Exploring the demolition of the Stonefield Parish Church Steeple a little further.
Attached is a photo of Glasgow Road from 1903. In the middle of the picture, Logan Street leads off to the right (which now would be the road leading up to ASDA petrol Station.
The Priory Pub is a notable feature as is the tall Turners Building at the corner of Logan Street, which later would become the site of the post office in the 1950’s. Turner’s Building in this era had Brown’s Grocery on the ground floor.
The prominent Stonefield Parish Church at the corner of Church Street is in the background, still complete in this photo with ill fated steeple.
I’ve previously thought the steeple was removed in 1921 but recently had to correct that to early 1922. The story of how it was in trouble was told to me by Gordon Cook:
“BLANTYRE CHURCH WRECKED BY UNDERGROUND WORKDINGS
The Scotsman on Wednesday 28th September 1921 revealed some things about problems at the Stonefield Parish Church. The serious position in which the congregation of Stonefield Parish Church, Blantyre, now find themselves was the subject of discussion yesterday at the monthly meeting of Hamilton Presbytery.

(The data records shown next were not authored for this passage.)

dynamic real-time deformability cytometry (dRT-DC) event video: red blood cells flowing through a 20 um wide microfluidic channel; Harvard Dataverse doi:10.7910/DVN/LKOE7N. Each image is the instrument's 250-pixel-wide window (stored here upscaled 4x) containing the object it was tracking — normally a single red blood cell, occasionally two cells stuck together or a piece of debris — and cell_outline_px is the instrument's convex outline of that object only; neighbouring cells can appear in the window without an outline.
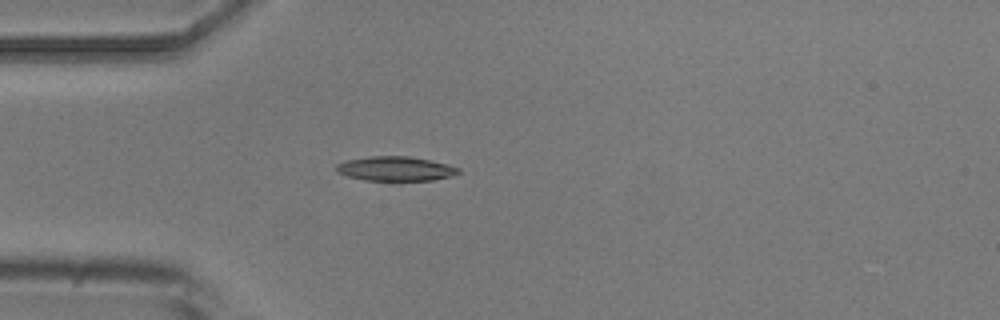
{"species": "common noctule bat (a hibernating species)", "species_latin": "Nyctalus noctula", "temperature_condition": "room temperature", "stored_images_in_passage": 3, "camera_frame_rate_fps": 3000, "um_per_image_px": 0.085, "animal": {"sex": "male", "body_mass_g": 20.5, "forearm_length_mm": 52.5}, "frame": {"image": 1, "passage_image": 3, "time_ms": 3.333, "image_size_px": [1000, 320], "cell_outline_px": [[460, 172], [452, 176], [432, 180], [400, 184], [392, 184], [364, 180], [348, 176], [336, 172], [336, 164], [348, 160], [368, 156], [408, 156], [448, 164], [460, 168]], "centroid_in_image_um": [33.63, 14.4], "position_along_channel_um": 51.4, "area_um2": 18.38}}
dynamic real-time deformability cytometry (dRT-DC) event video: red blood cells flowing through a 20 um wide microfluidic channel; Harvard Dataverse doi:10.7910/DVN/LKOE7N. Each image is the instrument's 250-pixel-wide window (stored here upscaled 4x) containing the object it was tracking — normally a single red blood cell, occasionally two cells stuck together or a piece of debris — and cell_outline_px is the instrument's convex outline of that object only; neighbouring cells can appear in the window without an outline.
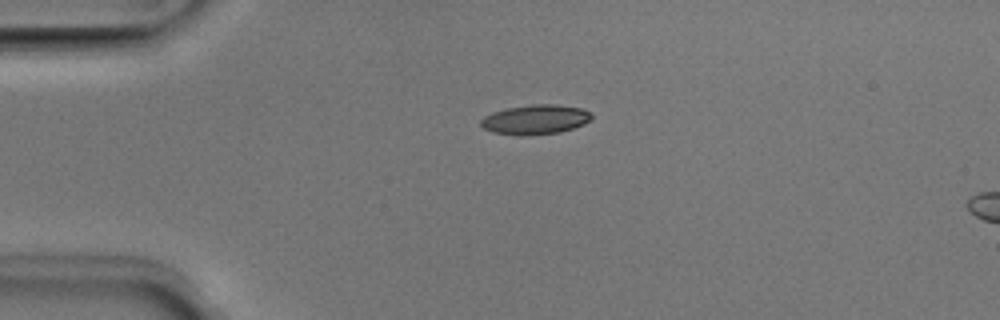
{"species": "Egyptian fruit bat (a non-hibernating species)", "species_latin": "Rousettus aegyptiacus", "temperature_condition": "room temperature", "stored_images_in_passage": 39, "camera_frame_rate_fps": 3000, "um_per_image_px": 0.085, "animal": {"sex": "male"}, "frame": {"image": 1, "passage_image": 1, "time_ms": 0.0, "image_size_px": [1000, 320], "cell_outline_px": [[592, 116], [584, 124], [560, 132], [528, 136], [520, 136], [492, 132], [484, 128], [480, 124], [480, 120], [484, 116], [492, 112], [508, 108], [532, 104], [556, 104], [580, 108], [588, 112]], "centroid_in_image_um": [45.46, 10.17], "position_along_channel_um": 39.5, "area_um2": 19.07}}
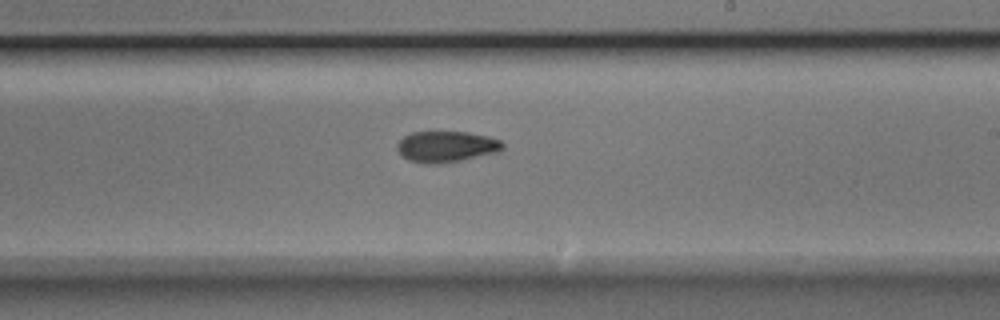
{"frame": {"image": 2, "passage_image": 19, "time_ms": 6.0, "image_size_px": [1000, 320], "cell_outline_px": [[504, 148], [500, 152], [460, 160], [428, 164], [408, 160], [396, 148], [396, 144], [404, 136], [412, 132], [468, 132], [488, 136], [500, 140], [504, 144]], "centroid_in_image_um": [37.96, 12.45], "position_along_channel_um": 251.0, "area_um2": 18.96}}
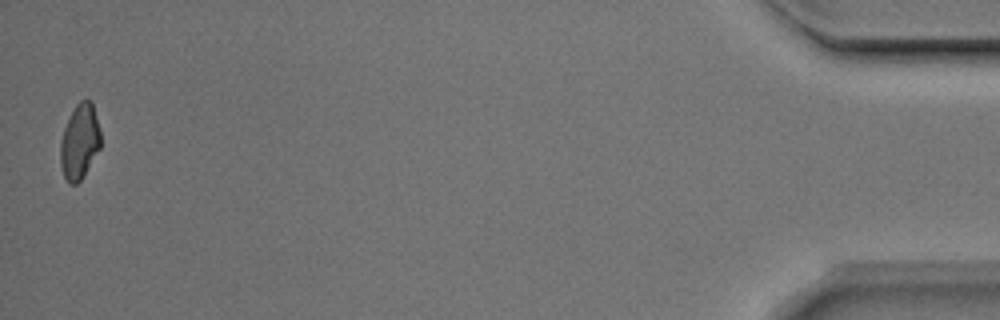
{"frame": {"image": 3, "passage_image": 39, "time_ms": 12.667, "image_size_px": [1000, 320], "cell_outline_px": [[100, 148], [84, 176], [76, 184], [68, 184], [64, 176], [60, 164], [60, 140], [64, 128], [76, 104], [80, 100], [92, 100], [100, 132]], "centroid_in_image_um": [6.76, 12.06], "position_along_channel_um": 428.4, "area_um2": 17.63}, "authors_computed_cell_mechanics": {"area_um2": 18.8428, "velocity_mm_per_s": 4.047, "shape_relaxation_time_tau1_ms": 4.0968, "shape_relaxation_time_tau2_ms": 6.0007, "deformation_change_tau1": 0.121, "deformation_change_tau2": 0.1087}}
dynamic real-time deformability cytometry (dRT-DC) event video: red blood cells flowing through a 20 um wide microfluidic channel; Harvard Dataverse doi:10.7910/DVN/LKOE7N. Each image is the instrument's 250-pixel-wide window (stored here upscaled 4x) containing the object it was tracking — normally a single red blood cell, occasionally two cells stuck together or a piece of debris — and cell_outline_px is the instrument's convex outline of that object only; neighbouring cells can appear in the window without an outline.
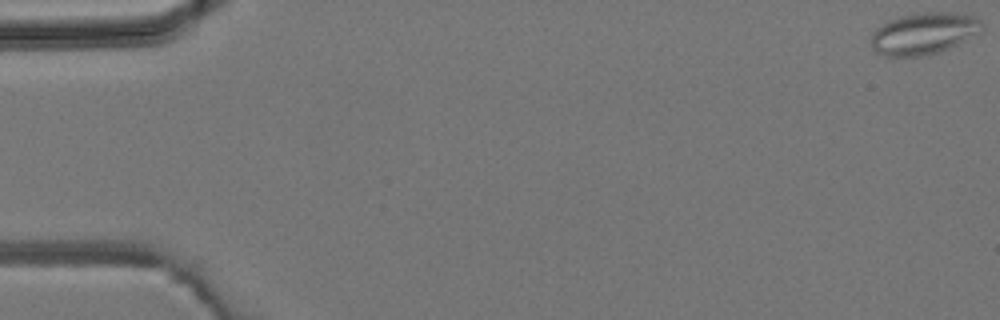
{"species": "common noctule bat (a hibernating species)", "species_latin": "Nyctalus noctula", "temperature_condition": "room temperature", "stored_images_in_passage": 6, "camera_frame_rate_fps": 3000, "um_per_image_px": 0.085, "animal": {"sex": "male", "body_mass_g": 19.2, "forearm_length_mm": 51.8}, "frame": {"image": 1, "passage_image": 1, "time_ms": 0.0, "image_size_px": [1000, 320], "cell_outline_px": [[984, 28], [980, 32], [948, 48], [936, 52], [920, 56], [884, 56], [876, 52], [872, 48], [872, 32], [876, 28], [888, 20], [900, 16], [916, 12], [956, 12], [972, 16], [980, 20], [984, 24]], "centroid_in_image_um": [78.51, 2.82], "position_along_channel_um": 6.5, "area_um2": 26.93}}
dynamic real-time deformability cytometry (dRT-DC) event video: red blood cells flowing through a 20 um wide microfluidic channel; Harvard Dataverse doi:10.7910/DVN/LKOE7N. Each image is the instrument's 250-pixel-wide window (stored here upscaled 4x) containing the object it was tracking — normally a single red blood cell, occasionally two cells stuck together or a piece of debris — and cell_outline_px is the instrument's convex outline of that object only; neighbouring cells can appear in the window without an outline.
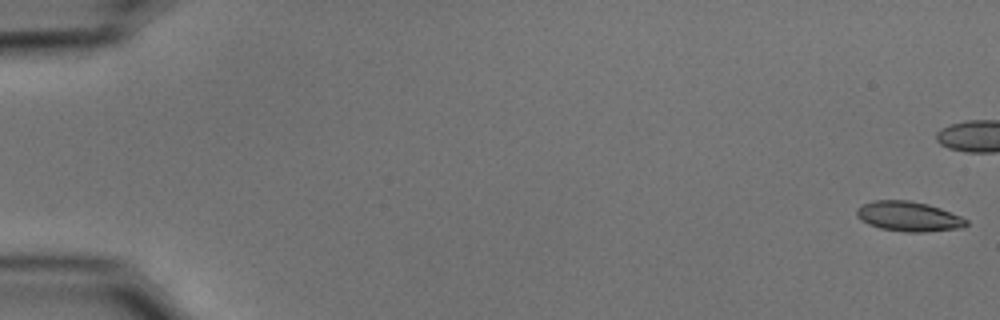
{"species": "common noctule bat (a hibernating species)", "species_latin": "Nyctalus noctula", "temperature_condition": "cold", "stored_images_in_passage": 55, "camera_frame_rate_fps": 3000, "um_per_image_px": 0.085, "animal": {"sex": "male", "body_mass_g": 15.6}, "frame": {"image": 1, "passage_image": 1, "time_ms": 0.0, "image_size_px": [1000, 320], "cell_outline_px": [[968, 224], [964, 228], [924, 232], [904, 232], [880, 228], [868, 224], [856, 216], [856, 208], [872, 200], [908, 200], [928, 204], [940, 208], [960, 216], [968, 220]], "centroid_in_image_um": [77.24, 18.4], "position_along_channel_um": 7.8, "area_um2": 19.19}}
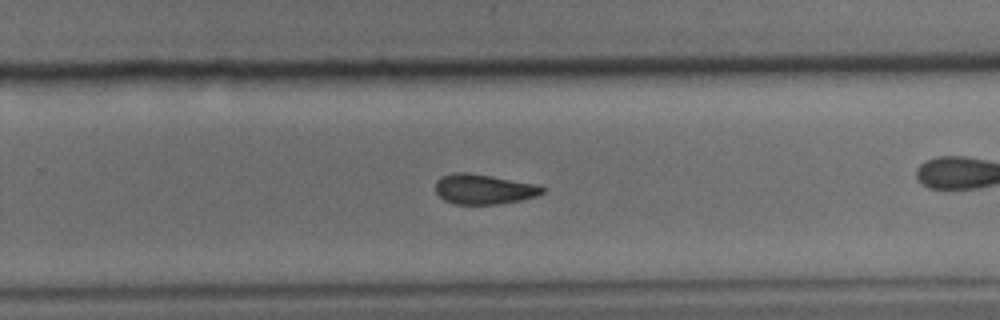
{"frame": {"image": 2, "passage_image": 36, "time_ms": 11.667, "image_size_px": [1000, 320], "cell_outline_px": [[544, 192], [536, 196], [520, 200], [500, 204], [456, 204], [444, 200], [436, 192], [436, 180], [440, 176], [452, 172], [468, 172], [540, 184], [544, 188]], "centroid_in_image_um": [41.12, 16.06], "position_along_channel_um": 288.7, "area_um2": 18.9}}
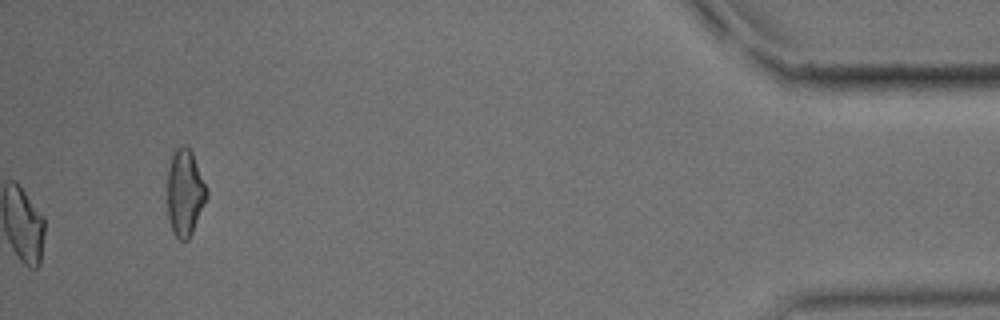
{"frame": {"image": 3, "passage_image": 55, "time_ms": 18.0, "image_size_px": [1000, 320], "cell_outline_px": [[208, 196], [192, 232], [188, 240], [180, 240], [172, 232], [168, 220], [168, 168], [172, 152], [180, 144], [184, 144], [192, 148], [208, 188]], "centroid_in_image_um": [15.73, 16.3], "position_along_channel_um": 419.5, "area_um2": 20.4}, "authors_computed_cell_mechanics": {"area_um2": 19.2474, "velocity_mm_per_s": 3.7446, "shape_relaxation_time_tau1_ms": 5.9628, "shape_relaxation_time_tau2_ms": 3.2404, "deformation_change_tau1": 0.1609, "deformation_change_tau2": 0.0987}}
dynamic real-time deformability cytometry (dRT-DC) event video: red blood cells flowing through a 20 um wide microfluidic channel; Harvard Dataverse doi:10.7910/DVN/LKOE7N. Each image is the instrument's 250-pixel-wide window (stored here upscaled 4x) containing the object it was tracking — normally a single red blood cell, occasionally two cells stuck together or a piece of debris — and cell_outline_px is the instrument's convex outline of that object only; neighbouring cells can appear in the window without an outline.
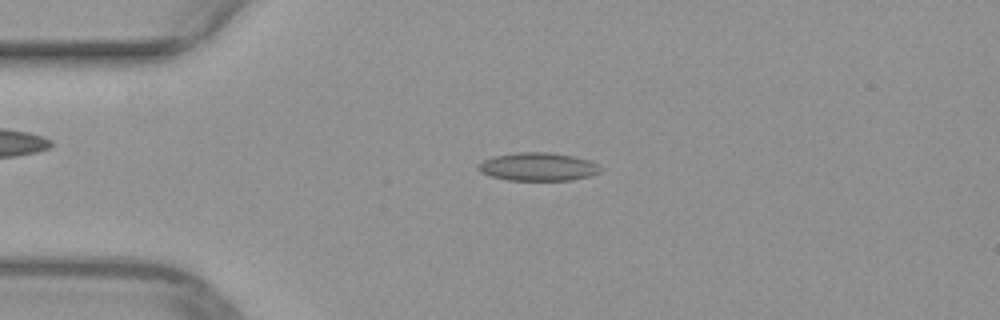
{"species": "common noctule bat (a hibernating species)", "species_latin": "Nyctalus noctula", "temperature_condition": "warm", "stored_images_in_passage": 34, "camera_frame_rate_fps": 3000, "um_per_image_px": 0.085, "animal": {"sex": "female", "body_mass_g": 29.2, "forearm_length_mm": 56.3}, "frame": {"image": 1, "passage_image": 1, "time_ms": 0.0, "image_size_px": [1000, 320], "cell_outline_px": [[604, 168], [600, 172], [588, 176], [572, 180], [508, 180], [492, 176], [480, 172], [476, 168], [476, 164], [492, 156], [516, 152], [552, 152], [572, 156], [588, 160]], "centroid_in_image_um": [45.7, 14.16], "position_along_channel_um": 39.3, "area_um2": 20.17}}
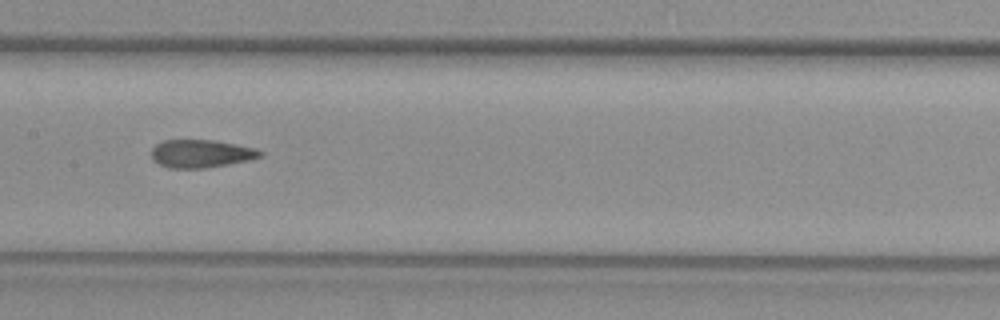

The fabric of the church was wrecked by underground workings; and for some time back the congregation have been worshipping in temporary accommodation, which in turn is now declared to be not wind and water tight. A proposed restoration scheme of the old church at a cost of about £4000 has met with frequent delays on the part of the Baird Trust and the Home Mission Committee, who ask for guarantees of security for the future. The reply to this is that to ask for secure foundations in a mining area like Blantyre is equivalent to asking for the moon.
A remit has once more been made to the Committee already appointed by the Presbytery to consider the whole matter, with power to take expert opinion if thought desirable, also to estimate what financial assistance ought to be given by the Presbytery, and report.”
I’d recorded that the steeple was removed in late 1921, but the following discovery made me alter that date to early 1922. On Saturday 7th January 1922, the Airdrie and Coatbridge Advertiser ran a tiny story about the steeple, tucked in away amongst other news, but it was clear, and I quote:
“Workmen are now engaged on the work of demolishing the massive spire of the Stonefield Parish Church, which is 100 feet high. The building of late years has suffered badly from the effects of underground workings and a year ago the congregation were compelled in the interests of safety to vacate the building and are now worshipping in a church formerly owned by the Methodists. With the view of lessening the great weight, 150 tonnes of masonry will have to come off the great spire and soon, a prominent landmark will have disappeared. The reconstruction of the building will cost £4,000 which has been guaranteed.”
Now in “Blantyre Explained” by Paul Veverka (c) 2019
Featuring Blantyre Project Social Media with permission. Strictly not for use by others on or offline, our visitors said:
John Dunsmore Sadly all gone move with the. Times too see it know wase ground. Asda
Robert McLeod-Wolohan that was my local, as i lived in logan street at the time lol i loved that pub, i was in the darts and dominoes team.